#### REQUEST:
Print each entry precisely; exclude the pictures.

#### INPUT MATERIAL:
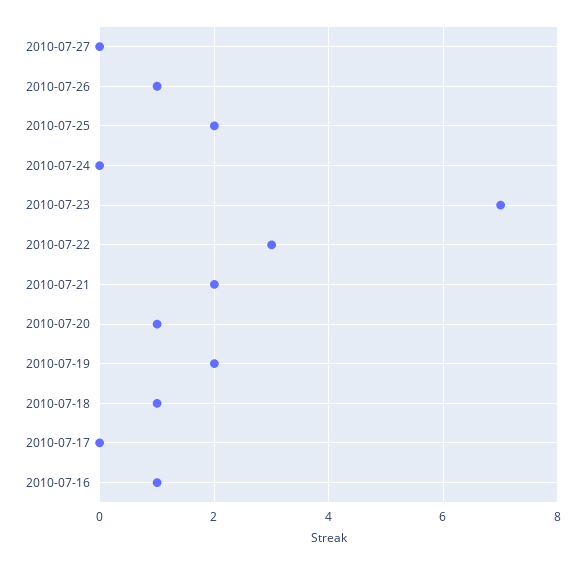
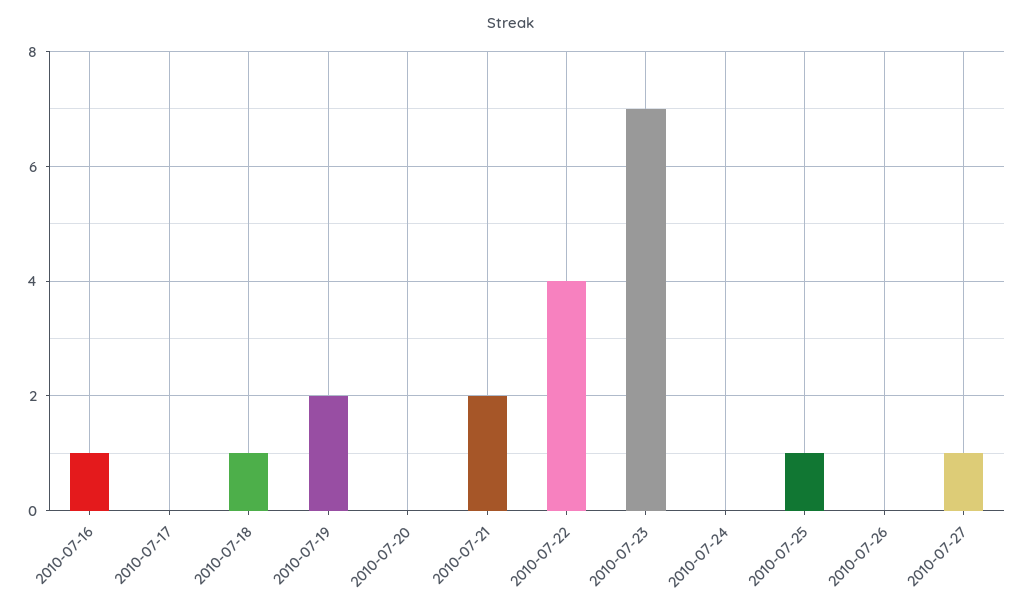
  {
-   "2010-07-27": 0,
+   "2010-07-27": 1,
-   "2010-07-26": 1,
+   "2010-07-26": 0,
-   "2010-07-25": 2,
+   "2010-07-25": 1,
    "2010-07-24": 0,
    "2010-07-23": 7,
-   "2010-07-22": 3,
+   "2010-07-22": 4,
    "2010-07-21": 2,
-   "2010-07-20": 1,
+   "2010-07-20": 0,
    "2010-07-19": 2,
    "2010-07-18": 1,
    "2010-07-17": 0,
    "2010-07-16": 1
  }

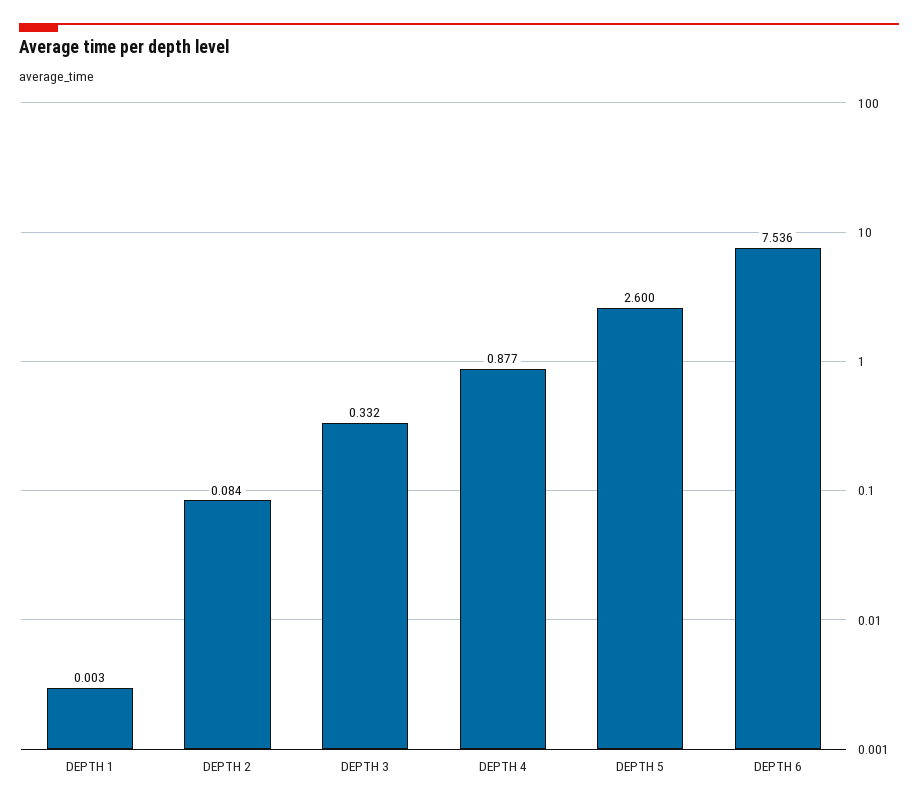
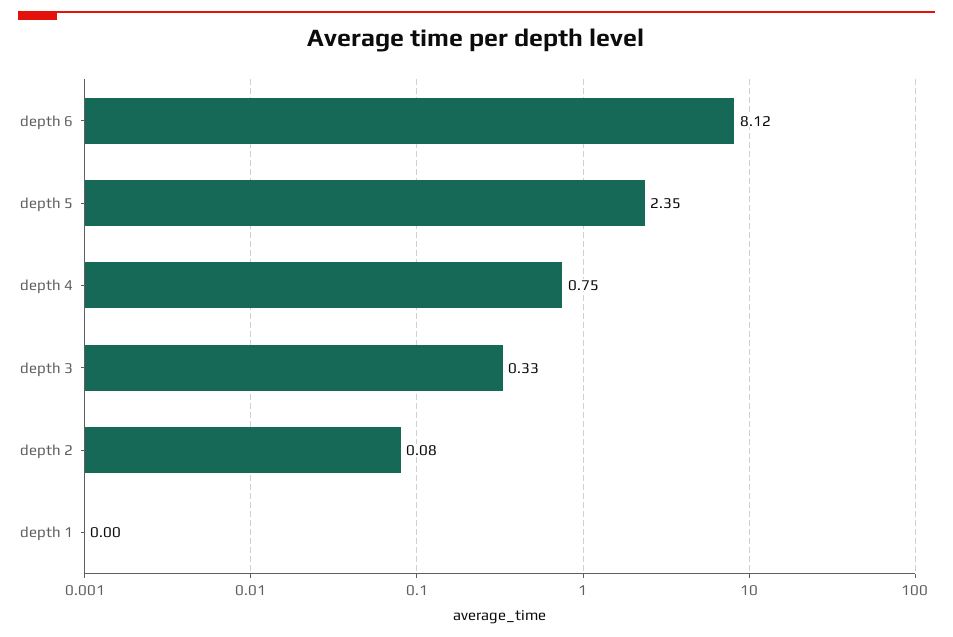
  {
    "DEPTH 1": 0.003,
    "DEPTH 2": 0.084,
    "DEPTH 3": 0.332,
-   "DEPTH 4": 0.877,
+   "DEPTH 4": 0.75,
-   "DEPTH 5": 2.6,
+   "DEPTH 5": 2.35,
-   "DEPTH 6": 7.536
+   "DEPTH 6": 8.12
  }

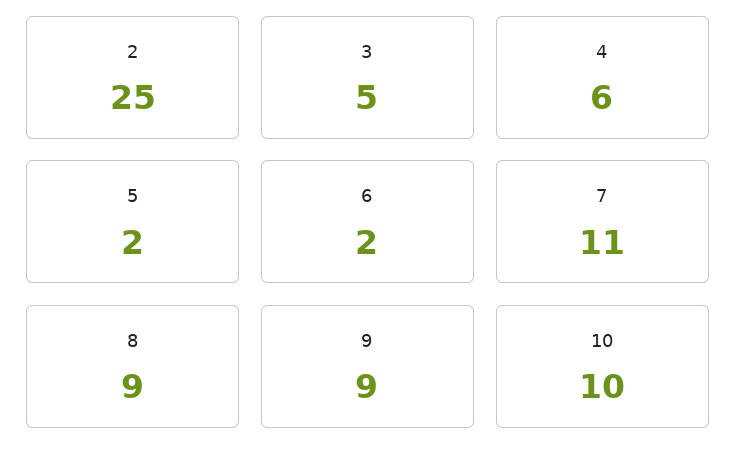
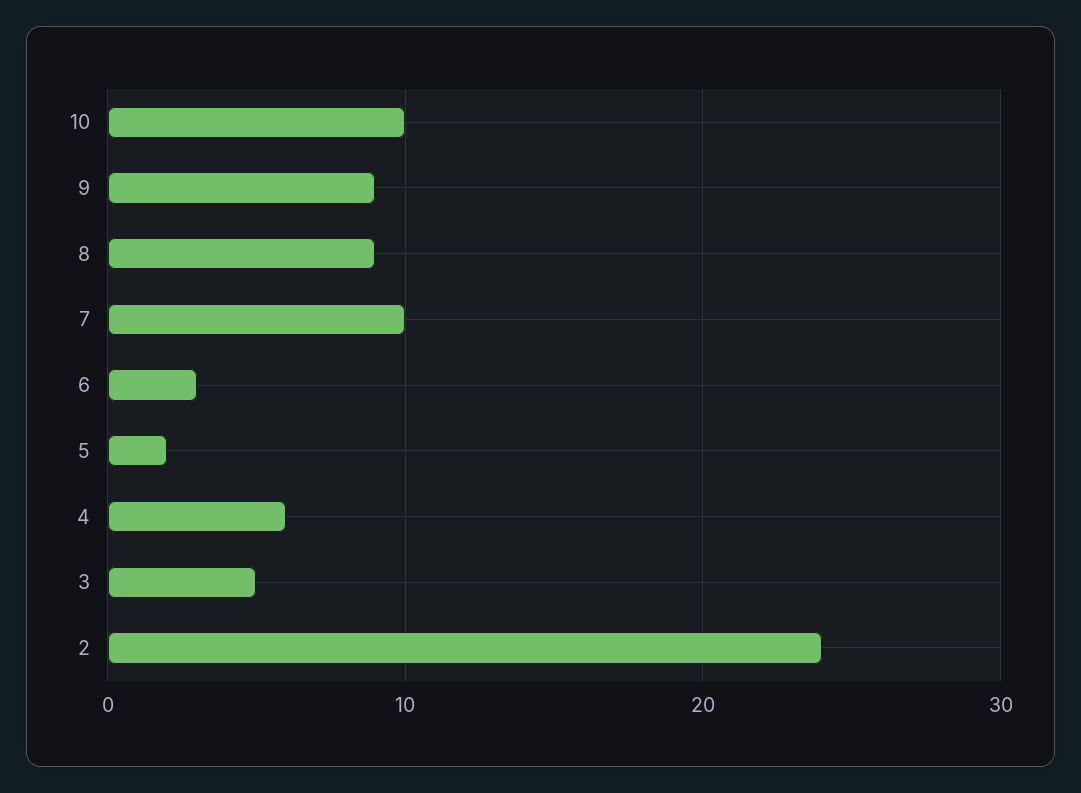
  {
-   "2": 25,
+   "2": 24,
    "3": 5,
    "4": 6,
    "5": 2,
-   "6": 2,
+   "6": 3,
-   "7": 11,
+   "7": 10,
    "8": 9,
    "9": 9,
    "10": 10
  }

#### RESULT OF THIS TASK:
  {
-   "2010-07-27": 0,
+   "2010-07-27": 1,
-   "2010-07-26": 1,
+   "2010-07-26": 0,
-   "2010-07-25": 2,
+   "2010-07-25": 1,
    "2010-07-24": 0,
    "2010-07-23": 7,
-   "2010-07-22": 3,
+   "2010-07-22": 4,
    "2010-07-21": 2,
-   "2010-07-20": 1,
+   "2010-07-20": 0,
    "2010-07-19": 2,
    "2010-07-18": 1,
    "2010-07-17": 0,
    "2010-07-16": 1
  }

  {
    "DEPTH 1": 0.003,
    "DEPTH 2": 0.084,
    "DEPTH 3": 0.332,
-   "DEPTH 4": 0.877,
+   "DEPTH 4": 0.75,
-   "DEPTH 5": 2.6,
+   "DEPTH 5": 2.35,
-   "DEPTH 6": 7.536
+   "DEPTH 6": 8.12
  }

  {
-   "2": 25,
+   "2": 24,
    "3": 5,
    "4": 6,
    "5": 2,
-   "6": 2,
+   "6": 3,
-   "7": 11,
+   "7": 10,
    "8": 9,
    "9": 9,
    "10": 10
  }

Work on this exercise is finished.